Friday, August 12, 2011

From A Distance by CL Hart


Publisher:                 P.D. Publishing


Kenzie LeGault found the order and honor that her life was lacking when she joined the US Army and she was eager to accept when she was asked to join an elite force of covert assassins.  Kenzie would save the world by killing the people who threatened it.  After a while though, her assignments begin to bother her because something doesn't seem right about them.  When she is sent to Mexico to kill American student Cori Evans, for the first time Kenzie disobeys her orders and decides to find out why someone would want the seemingly harmless woman dead.  That decision will send them fleeing across Mexico and into the US pursued by other members of Kenzie's own unit.  Women who began as enemies find friendship and more as they have to depend on each other for survival.  Kenzie is determined to discover who has betrayed her trust and Cori is determined to go wherever Kenzie does.



CL Hart has created an engrossing and exciting adventure in From A Distance.  This is one of those books that, once you start reading it, is impossible to put down.  The pace is fast, which accentuates the suspense of the story, and the characters are interesting.  Hart weaves together political corruption, misplaced patriotism and deception to create a plot that seems outrageous and plausible at the same time.  The pressure that the two women feel is constant and creates tension in the story that radiates out to the reader.  Kenzie is perfectly portrayed as a woman who is both heroic and tragic at the same time as she travels with her dedicated and irrepressible sidekick Cori.  These are women living on the constant edge of disaster; yet they find ways to persevere.

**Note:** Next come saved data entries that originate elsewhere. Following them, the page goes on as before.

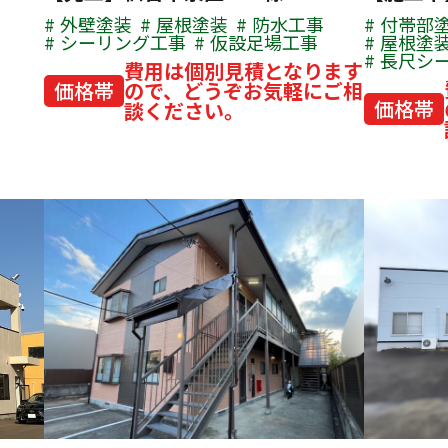
外壁塗装
屋根塗装
防水工事
付帯部
シーリング工事
仮設足場工事
屋根塗
長尺シ
費用は個別見積となります
価格帯
ので、どうぞお気軽にご相
価格帯
談ください。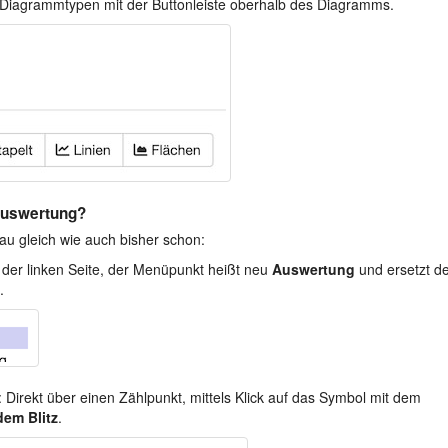
r Diagrammtypen mit der Buttonleiste oberhalb des Diagramms.
Auswertung?
u gleich wie auch bisher schon:
 der linken Seite, der Menüpunkt heißt neu
Auswertung
und ersetzt d
.
 Direkt über einen Zählpunkt, mittels Klick auf das Symbol mit dem
dem Blitz
.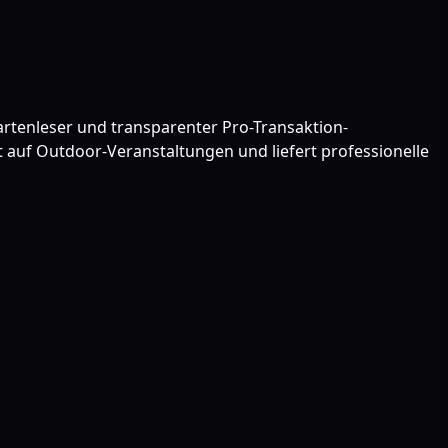
rtenleser und transparenter Pro-Transaktion-
ät auf Outdoor-Veranstaltungen und liefert professionelle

As in her first book Facing Evil, CL Hart proves that a book with lesbian characters can appeal to a mainstream audience.  What drives the book is the suspense of the story and the interactions between the characters, not the romantic relationship of the women.  Fans of conspiracy, adventure, suspense or intrigue books will find this one thoroughly satisfying.  Readers who aren't interested in lesbian relationships should still give this book a chance.  Not doing so will deprive them of a terrific reading opportunity.